Se Thanos è ineluttabile, Roger Corman è imprescindibile. Il giochino dei sei gradi di separazione in ambito cinematografico conduce sempre a lui, non solo perché ha diretto e prodotto un’infinità di film leggendari, ma perché ha tenuto a battesimo alcune delle più grandi personalità cinematografiche ancora in circolazione. Se a tavola vi capiterà di lanciare l’invocazione: «Mi passate il sale?», probabilmente ad allungarvi la saliera sarà Roger Corman.

Ecco perché non potevo perdere l’occasione per fare gli auguri per i primi sessant’anni di uno dei suoi film che preferisco, “Il pozzo e il pendolo”, che non è stato certo il primo incontro cinematografico tra Roger Corman e lo scrittore Edgar Allan Poe, quello proprio no.

Quel primato tocca ad un altro titolo piuttosto seminale come “I vivi e i morti” (1960), un film per cui Corman mando a segno uno dei suoi notevoli barbatrucchi: la produzione gli mise a disposizione il budget per due film sapendo che Corman era maestro nel gestire più set in contemporanea spremendo i centesimi. Ma il nostro Ruggero aveva fiutato l’aria e capito cosa voleva il pubblico, se la Hammer in Inghilterra stava andando forte con tutti quegli Horror gotici, e anche laggiù in uno strambo Paese a forma di scarpa, qualcosa scalciava grazie a Mario Bava, era ora di giocarsi la carta Poe.

Domande >>
1. Secondo il testo su Roger Corman, quale film segnò il primo incontro cinematografico tra Corman ed Edgar Allan Poe?
2. Indica se ciascuna affermazione concorda con il testo su Roger Corman:
(a) "Il pozzo e il pendolo" festeggia sessant'anni.
(b) Per "I vivi e i morti" la produzione diede a Corman il budget per un solo film.
(c) La Hammer lavorava in Inghilterra.
3. Ricopia dal testo su Roger Corman tutto ciò che va da "Se Thanos è ineluttabile, Roger" giù fino a "quello proprio no.".

I dati >>
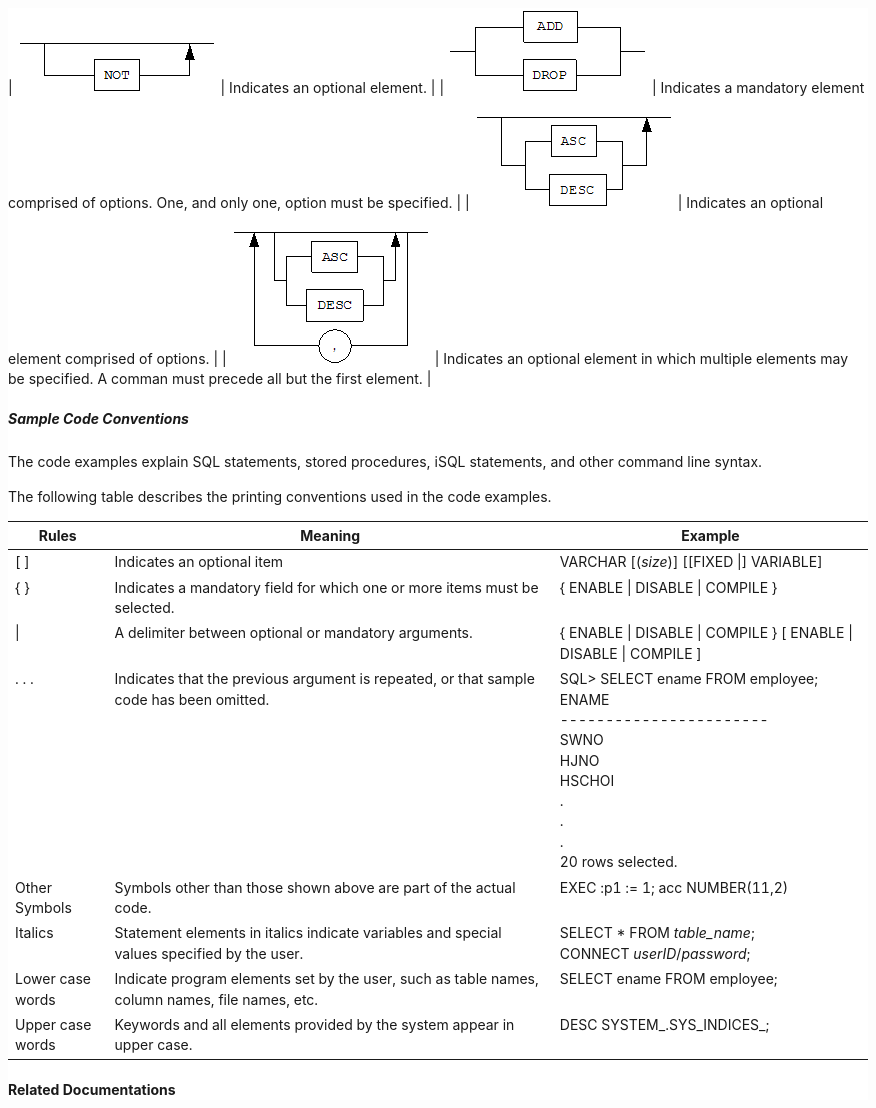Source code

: | [![image6](https://github.com/ALTIBASE/Documents/raw/master/Manuals/Altibase_7.1/eng/media/SQL/image6.gif)](https://github.com/ALTIBASE/Documents/blob/master/Manuals/Altibase_7.1/eng/media/SQL/image6.gif) | Indicates an optional element.                               |
| [![image7](https://github.com/ALTIBASE/Documents/raw/master/Manuals/Altibase_7.1/eng/media/SQL/image7.gif)](https://github.com/ALTIBASE/Documents/blob/master/Manuals/Altibase_7.1/eng/media/SQL/image7.gif) | Indicates a mandatory element comprised of options. One, and only one, option must be specified. |
| [![image8](https://github.com/ALTIBASE/Documents/raw/master/Manuals/Altibase_7.1/eng/media/SQL/image8.gif)](https://github.com/ALTIBASE/Documents/blob/master/Manuals/Altibase_7.1/eng/media/SQL/image8.gif) | Indicates an optional element comprised of options.          |
| [![image9](https://github.com/ALTIBASE/Documents/raw/master/Manuals/Altibase_7.1/eng/media/SQL/image9.gif)](https://github.com/ALTIBASE/Documents/blob/master/Manuals/Altibase_7.1/eng/media/SQL/image9.gif) | Indicates an optional element in which multiple elements may be specified. A comman must precede all but the first element. |

##### Sample Code Conventions

The code examples explain SQL statements, stored procedures, iSQL statements, and other command line syntax.

The following table describes the printing conventions used in the code examples.

| Rules            | Meaning                                                      | Example                                                      |
| ---------------- | ------------------------------------------------------------ | ------------------------------------------------------------ |
| [ ]              | Indicates an optional item                                   | VARCHAR [(*size*)] [[FIXED \|] VARIABLE]                     |
| { }              | Indicates a mandatory field for which one or more items must be selected. | { ENABLE \| DISABLE \| COMPILE }                             |
| \|               | A delimiter between optional or mandatory arguments.         | { ENABLE \| DISABLE \| COMPILE } [ ENABLE \| DISABLE \| COMPILE ] |
| . . .            | Indicates that the previous argument is repeated, or that sample code has been omitted. | SQL\> SELECT ename FROM employee;<br/> ENAME<br/>  -----------------------<br/> SWNO<br/>  HJNO<br/>  HSCHOI<br/>  .<br/> .<br/> .<br/> 20 rows selected. |
| Other Symbols    | Symbols other than those shown above are part of the actual code. | EXEC :p1 := 1; acc NUMBER(11,2)                              |
| Italics          | Statement elements in italics indicate variables and special values specified by the user. | SELECT \* FROM *table_name*; <br/>CONNECT *userID*/*password*; |
| Lower case words | Indicate program elements set by the user, such as table names, column names, file names, etc. | SELECT ename FROM employee;                                  |
| Upper case words | Keywords and all elements provided by the system appear in upper case. | DESC SYSTEM_.SYS_INDICES_;                                   |

#### Related Documentations


   [^1]: REPLICATION_PORT_NO specifies the replication port number of a local server for a replication connection. For more detail about this property, please refer to the [General Reference](https://github.com/ALTIBASE/Documents/blob/master/Manuals/Altibase_7.1/eng/General%20Reference-1.Data%20Types%20%26%20Altibase%20Properties.md#replication_port_no).  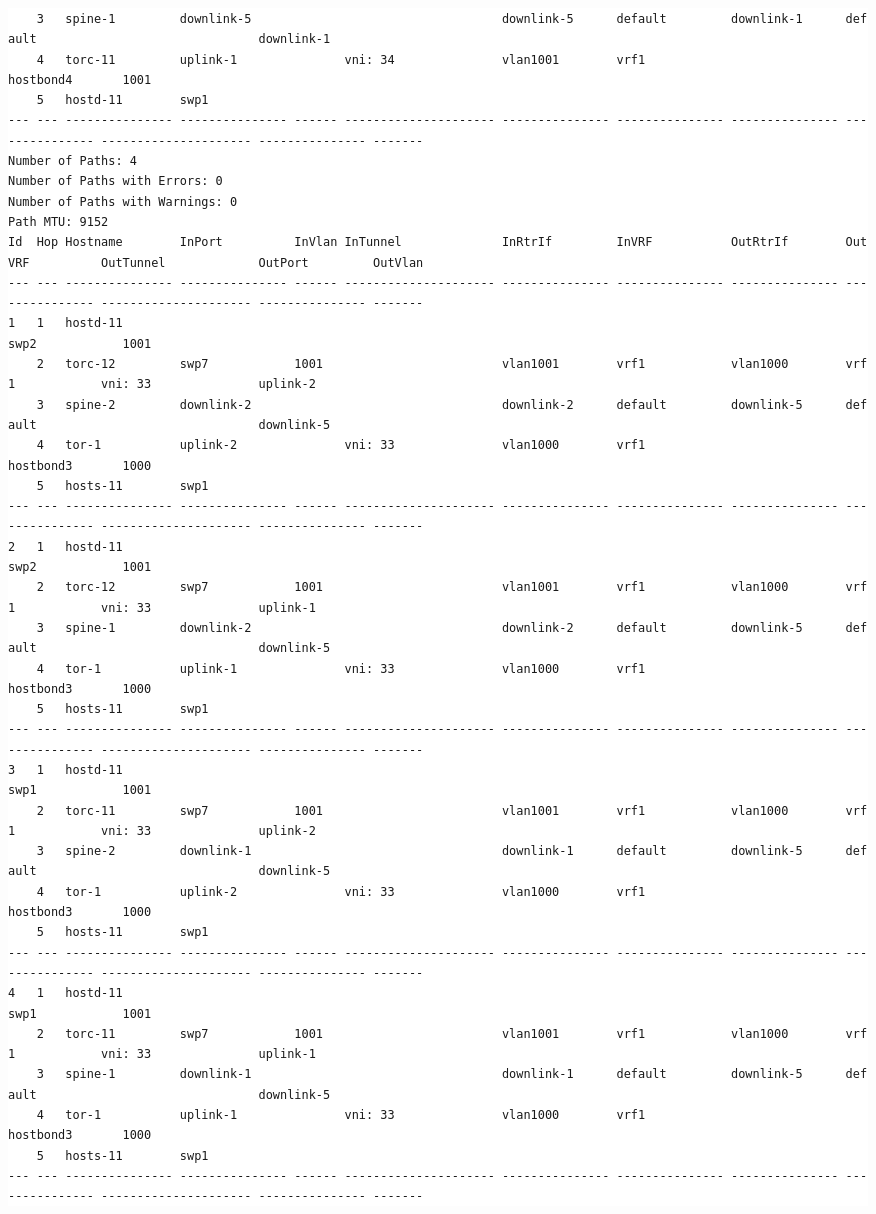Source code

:         3   spine-1         downlink-5                                   downlink-5      default         downlink-1      default                               downlink-1
        4   torc-11         uplink-1               vni: 34               vlan1001        vrf1                                                                  hostbond4       1001
        5   hostd-11        swp1
    --- --- --------------- --------------- ------ --------------------- --------------- --------------- --------------- --------------- --------------------- --------------- -------
    Number of Paths: 4
    Number of Paths with Errors: 0
    Number of Paths with Warnings: 0
    Path MTU: 9152
    Id  Hop Hostname        InPort          InVlan InTunnel              InRtrIf         InVRF           OutRtrIf        OutVRF          OutTunnel             OutPort         OutVlan
    --- --- --------------- --------------- ------ --------------------- --------------- --------------- --------------- --------------- --------------------- --------------- -------
    1   1   hostd-11                                                                                                                                           swp2            1001
        2   torc-12         swp7            1001                         vlan1001        vrf1            vlan1000        vrf1            vni: 33               uplink-2
        3   spine-2         downlink-2                                   downlink-2      default         downlink-5      default                               downlink-5
        4   tor-1           uplink-2               vni: 33               vlan1000        vrf1                                                                  hostbond3       1000
        5   hosts-11        swp1
    --- --- --------------- --------------- ------ --------------------- --------------- --------------- --------------- --------------- --------------------- --------------- -------
    2   1   hostd-11                                                                                                                                           swp2            1001
        2   torc-12         swp7            1001                         vlan1001        vrf1            vlan1000        vrf1            vni: 33               uplink-1
        3   spine-1         downlink-2                                   downlink-2      default         downlink-5      default                               downlink-5
        4   tor-1           uplink-1               vni: 33               vlan1000        vrf1                                                                  hostbond3       1000
        5   hosts-11        swp1
    --- --- --------------- --------------- ------ --------------------- --------------- --------------- --------------- --------------- --------------------- --------------- -------
    3   1   hostd-11                                                                                                                                           swp1            1001
        2   torc-11         swp7            1001                         vlan1001        vrf1            vlan1000        vrf1            vni: 33               uplink-2
        3   spine-2         downlink-1                                   downlink-1      default         downlink-5      default                               downlink-5
        4   tor-1           uplink-2               vni: 33               vlan1000        vrf1                                                                  hostbond3       1000
        5   hosts-11        swp1
    --- --- --------------- --------------- ------ --------------------- --------------- --------------- --------------- --------------- --------------------- --------------- -------
    4   1   hostd-11                                                                                                                                           swp1            1001
        2   torc-11         swp7            1001                         vlan1001        vrf1            vlan1000        vrf1            vni: 33               uplink-1
        3   spine-1         downlink-1                                   downlink-1      default         downlink-5      default                               downlink-5
        4   tor-1           uplink-1               vni: 33               vlan1000        vrf1                                                                  hostbond3       1000
        5   hosts-11        swp1
    --- --- --------------- --------------- ------ --------------------- --------------- --------------- --------------- --------------- --------------------- --------------- -------
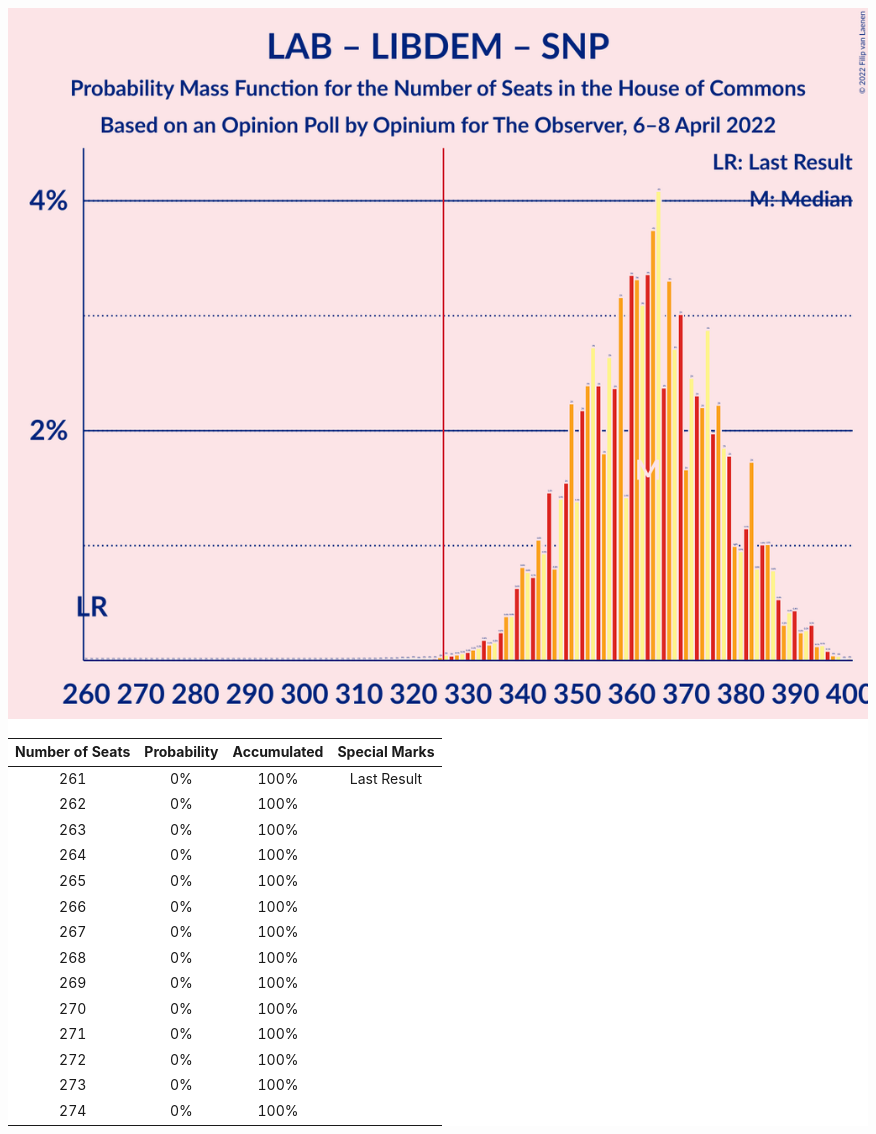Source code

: ![Graph with seats probability mass function not yet produced](2022-04-08-Opinium-coalitions-seats-pmf-lab–libdem–snp.png "Seats Probability Mass Function")

| Number of Seats | Probability | Accumulated | Special Marks |
|:---------------:|:-----------:|:-----------:|:-------------:|
| 261 | 0% | 100% | Last Result |
| 262 | 0% | 100% |  |
| 263 | 0% | 100% |  |
| 264 | 0% | 100% |  |
| 265 | 0% | 100% |  |
| 266 | 0% | 100% |  |
| 267 | 0% | 100% |  |
| 268 | 0% | 100% |  |
| 269 | 0% | 100% |  |
| 270 | 0% | 100% |  |
| 271 | 0% | 100% |  |
| 272 | 0% | 100% |  |
| 273 | 0% | 100% |  |
| 274 | 0% | 100% |  |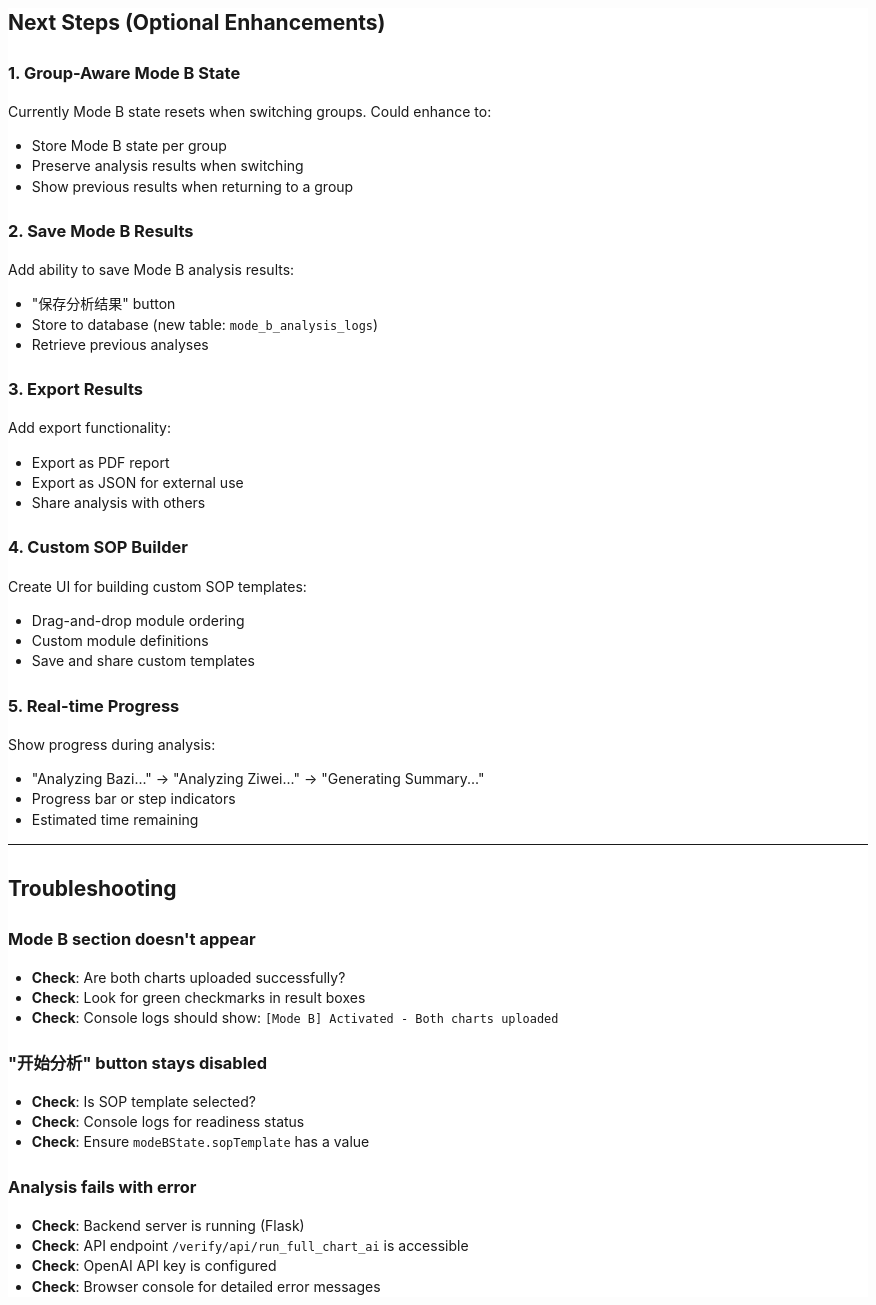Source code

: 
## Next Steps (Optional Enhancements)

### 1. Group-Aware Mode B State
Currently Mode B state resets when switching groups. Could enhance to:
- Store Mode B state per group
- Preserve analysis results when switching
- Show previous results when returning to a group

### 2. Save Mode B Results
Add ability to save Mode B analysis results:
- "保存分析结果" button
- Store to database (new table: `mode_b_analysis_logs`)
- Retrieve previous analyses

### 3. Export Results
Add export functionality:
- Export as PDF report
- Export as JSON for external use
- Share analysis with others

### 4. Custom SOP Builder
Create UI for building custom SOP templates:
- Drag-and-drop module ordering
- Custom module definitions
- Save and share custom templates

### 5. Real-time Progress
Show progress during analysis:
- "Analyzing Bazi..." → "Analyzing Ziwei..." → "Generating Summary..."
- Progress bar or step indicators
- Estimated time remaining

---

## Troubleshooting

### Mode B section doesn't appear
- **Check**: Are both charts uploaded successfully?
- **Check**: Look for green checkmarks in result boxes
- **Check**: Console logs should show: `[Mode B] Activated - Both charts uploaded`

### "开始分析" button stays disabled
- **Check**: Is SOP template selected?
- **Check**: Console logs for readiness status
- **Check**: Ensure `modeBState.sopTemplate` has a value

### Analysis fails with error
- **Check**: Backend server is running (Flask)
- **Check**: API endpoint `/verify/api/run_full_chart_ai` is accessible
- **Check**: OpenAI API key is configured
- **Check**: Browser console for detailed error messages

Elenco risposte >>
1. "I vivi e i morti" (1960).

2.
(a) Sì: "fare gli auguri per i primi sessant’anni di uno dei suoi film che preferisco, “Il pozzo e il pendolo”"
(b) No: "la produzione gli mise a disposizione il budget per due film"
(c) Sì: "se la Hammer in Inghilterra stava andando forte con tutti quegli Horror gotici"

3.
Se Thanos è ineluttabile, Roger Corman è imprescindibile. Il giochino dei sei gradi di separazione in ambito cinematografico conduce sempre a lui, non solo perché ha diretto e prodotto un’infinità di film leggendari, ma perché ha tenuto a battesimo alcune delle più grandi personalità cinematografiche ancora in circolazione. Se a tavola vi capiterà di lanciare l’invocazione: «Mi passate il sale?», probabilmente ad allungarvi la saliera sarà Roger Corman.

Ecco perché non potevo perdere l’occasione per fare gli auguri per i primi sessant’anni di uno dei suoi film che preferisco, “Il pozzo e il pendolo”, che non è stato certo il primo incontro cinematografico tra Roger Corman e lo scrittore Edgar Allan Poe, quello proprio no.